Having a bird’s eye view of Tahrir normally thrills me, but this time I was weary from my own need to constantly know what was happening in the street below. Add to it I wasn’t getting enough sleep and my mind was still in Tunis, with the guys in hospital. Finally I decided: I can’t be in Cairo & not keep up with everything happening, so if I want any rest, it’s best I go. I went to the Middle Eastern Airlines (MEA) office & bought a ticket to Erbil, Iraq, departing the next morning. (Admittedly, a strange place for R&R, but for the record, in Erbil I could hear the crickets every night, rather than the sounds of honking, shouting and glass breaking.)
After buying my ticket at MEA I grabbed my once a day Egyptian meal: a bowl of Koshary — a thick pile of pasta, chick peas, lentils, hot sauce and lemon juice — and headed home for my last nite in Tahrir. While eating Koshary & skyping with my fave Misratee in Tunis, I heard shouting over the AC. Of course I couldn’t leave Tahrir without one last scuffle down below.
Some thugs had come to the square & tried to destroy the 12 tents of the families of the martyrs; many tents were set on fire.
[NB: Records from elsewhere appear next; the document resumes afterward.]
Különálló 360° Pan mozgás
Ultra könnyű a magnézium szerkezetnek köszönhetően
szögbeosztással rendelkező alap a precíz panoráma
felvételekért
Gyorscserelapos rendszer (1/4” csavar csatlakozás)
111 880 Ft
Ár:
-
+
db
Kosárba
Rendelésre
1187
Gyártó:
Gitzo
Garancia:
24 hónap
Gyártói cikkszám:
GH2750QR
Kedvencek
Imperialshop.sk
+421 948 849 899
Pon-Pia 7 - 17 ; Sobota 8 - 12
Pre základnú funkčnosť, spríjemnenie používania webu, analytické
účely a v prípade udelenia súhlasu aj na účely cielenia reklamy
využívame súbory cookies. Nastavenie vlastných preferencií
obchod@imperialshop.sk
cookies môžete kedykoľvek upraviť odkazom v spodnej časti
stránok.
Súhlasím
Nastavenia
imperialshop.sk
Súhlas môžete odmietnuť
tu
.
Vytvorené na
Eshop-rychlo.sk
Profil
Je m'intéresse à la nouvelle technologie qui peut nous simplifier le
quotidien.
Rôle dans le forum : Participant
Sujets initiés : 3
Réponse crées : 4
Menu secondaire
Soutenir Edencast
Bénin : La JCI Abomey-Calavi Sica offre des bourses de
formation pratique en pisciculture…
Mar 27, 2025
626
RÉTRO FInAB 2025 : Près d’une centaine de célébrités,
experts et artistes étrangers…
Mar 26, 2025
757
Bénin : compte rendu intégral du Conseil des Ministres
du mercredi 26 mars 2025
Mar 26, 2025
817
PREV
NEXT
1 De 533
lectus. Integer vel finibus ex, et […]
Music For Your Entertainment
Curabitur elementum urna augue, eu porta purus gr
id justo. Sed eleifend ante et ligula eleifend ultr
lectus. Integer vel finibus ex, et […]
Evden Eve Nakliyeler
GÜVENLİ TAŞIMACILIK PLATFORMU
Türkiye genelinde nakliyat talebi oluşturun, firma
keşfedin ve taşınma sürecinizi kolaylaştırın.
Family members & other protesters fought back. Molotov cocktails, ceramic tiles, stones and even kitchen-ware and chairs were thrown by both sides. Some tried to put the fires out while others chased people with wooden sticks. I couldn’t tell who was with which side. I saw one older round woman in a black abaya with a giant shard of broken mirror. I recognized her from the Friday protest 2 days before: one of the family members of the martyred. She pled with a chubby blond European man with a video camera while waving her hands (& a sharp giant piece of broken mirror) in the air. The blond man slowly backed away and left. It may have been 3 weeks ago, but it could just as well be today. It seems a similar scene keeps repeating itself.